Invoking Claude via Bedrock
import boto3, json
bedrock = boto3.client("bedrock-runtime", region_name="ap-south-1")
response = bedrock.invoke_model(
modelId="anthropic.claude-3-sonnet-20240229-v1:0",
body=json.dumps({
"anthropic_version": "bedrock-2023-05-31",
"max_tokens": 1024,
"messages": [
{"role": "user", "content": "Summarise this loan application: ..."}
]
}),
contentType="application/json",
accept="application/json"
)
result = json.loads(response["body"].read())

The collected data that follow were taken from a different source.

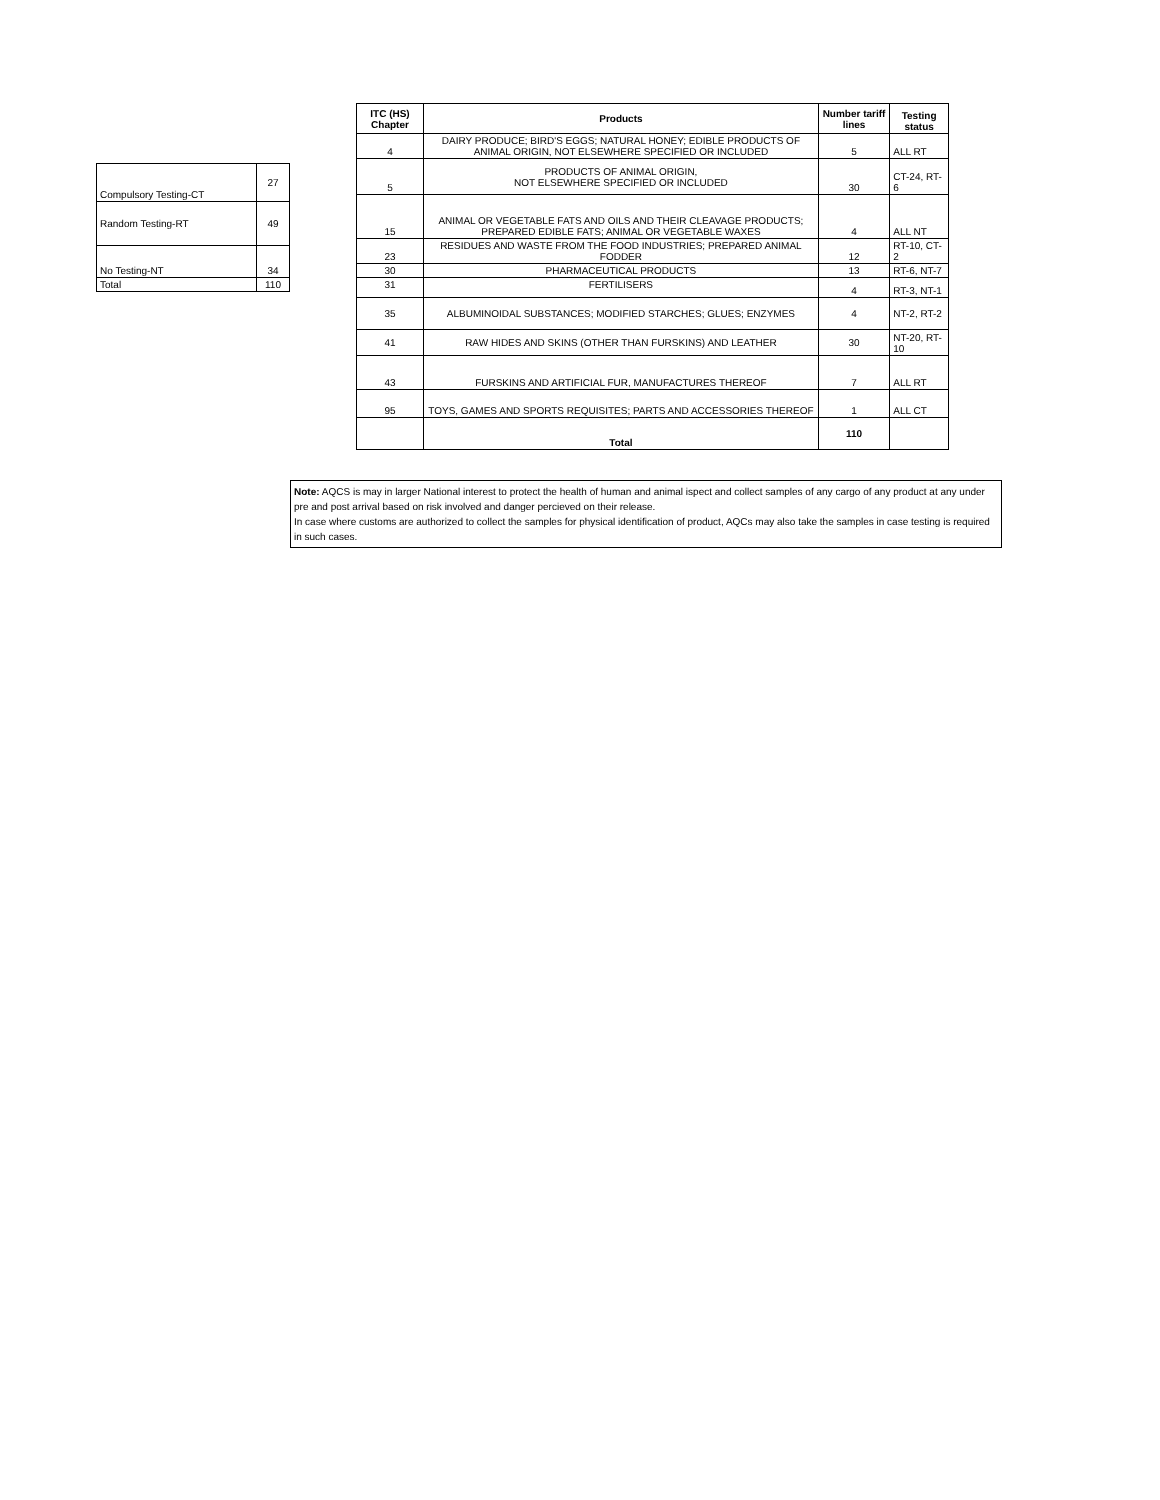| Compulsory Testing-CT | 27 |
| Random Testing-RT | 49 |
| No Testing-NT | 34 |
| Total | 110 |
| ITC (HS) Chapter | Products | Number tariff lines | Testing status |
| --- | --- | --- | --- |
| 4 | DAIRY PRODUCE; BIRD'S EGGS; NATURAL HONEY; EDIBLE PRODUCTS OF ANIMAL ORIGIN, NOT ELSEWHERE SPECIFIED OR INCLUDED | 5 | ALL RT |
| 5 | PRODUCTS OF ANIMAL ORIGIN, NOT ELSEWHERE SPECIFIED OR INCLUDED | 30 | CT-24, RT-6 |
| 15 | ANIMAL OR VEGETABLE FATS AND OILS AND THEIR CLEAVAGE PRODUCTS; PREPARED EDIBLE FATS; ANIMAL OR VEGETABLE WAXES | 4 | ALL NT |
| 23 | RESIDUES AND WASTE FROM THE FOOD INDUSTRIES; PREPARED ANIMAL FODDER | 12 | RT-10, CT-2 |
| 30 | PHARMACEUTICAL PRODUCTS | 13 | RT-6, NT-7 |
| 31 | FERTILISERS | 4 | RT-3, NT-1 |
| 35 | ALBUMINOIDAL SUBSTANCES; MODIFIED STARCHES; GLUES; ENZYMES | 4 | NT-2, RT-2 |
| 41 | RAW HIDES AND SKINS (OTHER THAN FURSKINS) AND LEATHER | 30 | NT-20, RT-10 |
| 43 | FURSKINS AND ARTIFICIAL FUR, MANUFACTURES THEREOF | 7 | ALL RT |
| 95 | TOYS, GAMES AND SPORTS REQUISITES; PARTS AND ACCESSORIES THEREOF | 1 | ALL CT |
| | Total | 110 | |
Note: AQCS is may in larger National interest to protect the health of human and animal ispect and collect samples of any cargo of any product at any under pre and post arrival based on risk involved and danger percieved on their release.
In case where customs are authorized to collect the samples for physical identification of product, AQCs may also take the samples in case testing is required in such cases.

text = result["content"][0]["text"]
Streaming response from Bedrock
response = bedrock.invoke_model_with_response_stream(
modelId="anthropic.claude-3-sonnet-20240229-v1:0",
body=json.dumps({...})
)
stream = response["body"]
for event in stream:
chunk = json.loads(event["chunk"]["bytes"])
if chunk["type"] == "content_block_delta":
print(chunk["delta"]["text"], end="", flush=True)
LangChain + Bedrock Integration
from langchain_aws import ChatBedrock
llm = ChatBedrock(
model_id="anthropic.claude-3-sonnet-20240229-v1:0",
region_name="ap-south-1",
model_kwargs={"max_tokens": 2048, "temperature": 0},
)
# Drop-in replacement for ChatOpenAI
chain = prompt | llm | parser
IAM Permissions for Bedrock
{
"Effect": "Allow",
"Action": [
"bedrock:InvokeModel",
"bedrock:InvokeModelWithResponseStream"
],
"Resource": [
"arn:aws:bedrock:ap-south-1::foundation-model/anthropic.claude-3-sonnet*"
]
}
Common Interview Questions
Q: Why Fargate over EC2 for LLM workloads?
Fargate has no instance management overhead — no patching, no capacity reservations. For API services that scale in and out, Fargate is simpler. The trade-off: can't run GPU workloads on Fargate (use EC2 with GPU instances for self-hosted models). Since LoanIQ uses Bedrock for inference, Fargate is the right choice.
Q: How do you manage secrets in containers?
Never hardcode secrets in images. Use AWS Secrets Manager — inject secret ARNs as environment variables in the ECS task definition. ECS fetches the secret at startup. For local dev, use a .env file (gitignored) with docker-compose env_file.
Q: How do you size Fargate tasks for a RAG service?
Profile CPU and memory under load. RAG services are mostly I/O-bound (Bedrock API calls, DB queries) — 1 vCPU and 2GB RAM handles moderate traffic. Add CPU/RAM if you run local reranking models (cross-encoder) in the container. Set ECS auto-scaling on CPU utilisation at 70%.